Wednesday, May 23, 2012

Habits

So many times have I made an attempt to lose weight, I know it's possible to lose weight, I know I can do the exercise and I know I can eat a healthy food, but eventually I give up, make excuses and revert back to old habits. They do say habits are the hardest things to break, I just need to get some new ones.

For the last two-three weeks I have been religiously jogging and seem to be getting faster and my stamina is stronger. My diet needs a makeover though. I can honestly say I don't eat In-N-Out a lot, I can't even remember the last time I had it. I do however like to snack, and I have been getting the muchies  a lot recently, and I find that it is so hard to fight that temptation to have a little nibble here and a little bite there. I hate that I have such a hard time with food, but I am determined to win to my war with unhealthy food.
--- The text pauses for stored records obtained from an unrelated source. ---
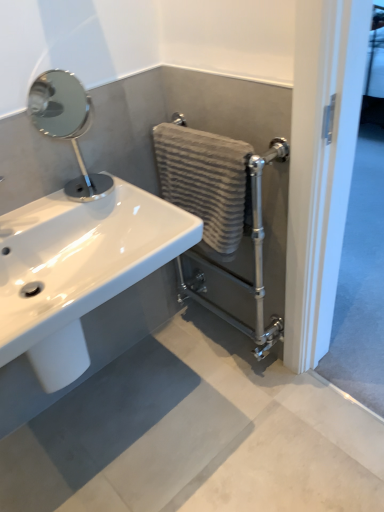
Question: Considering the relative positions of matte gray concrete at lower center and textured beige towel at center-right in the image provided, is matte gray concrete at lower center to the left of textured beige towel at center-right from the viewer's perspective?

Choices:
 (A) yes
 (B) no

Answer: (A)

Question: Considering the relative sizes of matte gray concrete at lower center and textured beige towel at center-right in the image provided, is matte gray concrete at lower center wider than textured beige towel at center-right?

Choices:
 (A) yes
 (B) no

Answer: (A)

Question: Is matte gray concrete at lower center not close to textured beige towel at center-right?

Choices:
 (A) yes
 (B) no

Answer: (B)

Question: Is matte gray concrete at lower center taller than textured beige towel at center-right?

Choices:
 (A) yes
 (B) no

Answer: (B)

Question: Is matte gray concrete at lower center completely or partially outside of textured beige towel at center-right?

Choices:
 (A) no
 (B) yes

Answer: (B)

Question: Relative to textured beige towel at center-right, is white glossy sink at lower left in front or behind?

Choices:
 (A) front
 (B) behind

Answer: (A)

Question: From a real-world perspective, is white glossy sink at lower left above or below textured beige towel at center-right?

Choices:
 (A) below
 (B) above

Answer: (B)

Question: From the image's perspective, relative to textured beige towel at center-right, is white glossy sink at lower left above or below?

Choices:
 (A) above
 (B) below

Answer: (B)

Question: Considering the relative positions of white glossy sink at lower left and textured beige towel at center-right in the image provided, is white glossy sink at lower left to the left or to the right of textured beige towel at center-right?

Choices:
 (A) right
 (B) left

Answer: (B)

Question: Does point (82, 97) appear closer or farther from the camera than point (216, 396)?

Choices:
 (A) farther
 (B) closer

Answer: (A)

Question: From the image's perspective, is polished chrome mirror at upper left located above or below matte gray concrete at lower center?

Choices:
 (A) below
 (B) above

Answer: (B)

Question: Is polished chrome mirror at upper left to the left or to the right of matte gray concrete at lower center in the image?

Choices:
 (A) right
 (B) left

Answer: (B)

Question: In the image, is polished chrome mirror at upper left positioned in front of or behind matte gray concrete at lower center?

Choices:
 (A) behind
 (B) front

Answer: (A)

Question: Is textured beige towel at center-right inside or outside of matte gray concrete at lower center?

Choices:
 (A) inside
 (B) outside

Answer: (B)

Question: Based on their sizes in the image, would you say textured beige towel at center-right is bigger or smaller than matte gray concrete at lower center?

I had a personal trainer once upon a time, and a phrase she told me has stuck with me over the years, but I never paid a lot of attention to it: "I may have the fat genes, but I'm going to live in skinny jeans." Over the years I was waiting for an ah-ha moment to kick start my weight loss, but that moment never came. I was waiting for someone to make that moment happen for me rather than wanting and making it happen for myself. No one else put on this weight, I did it all myself, and no one is going to put in the effort to get rid of it, unless that person is me!!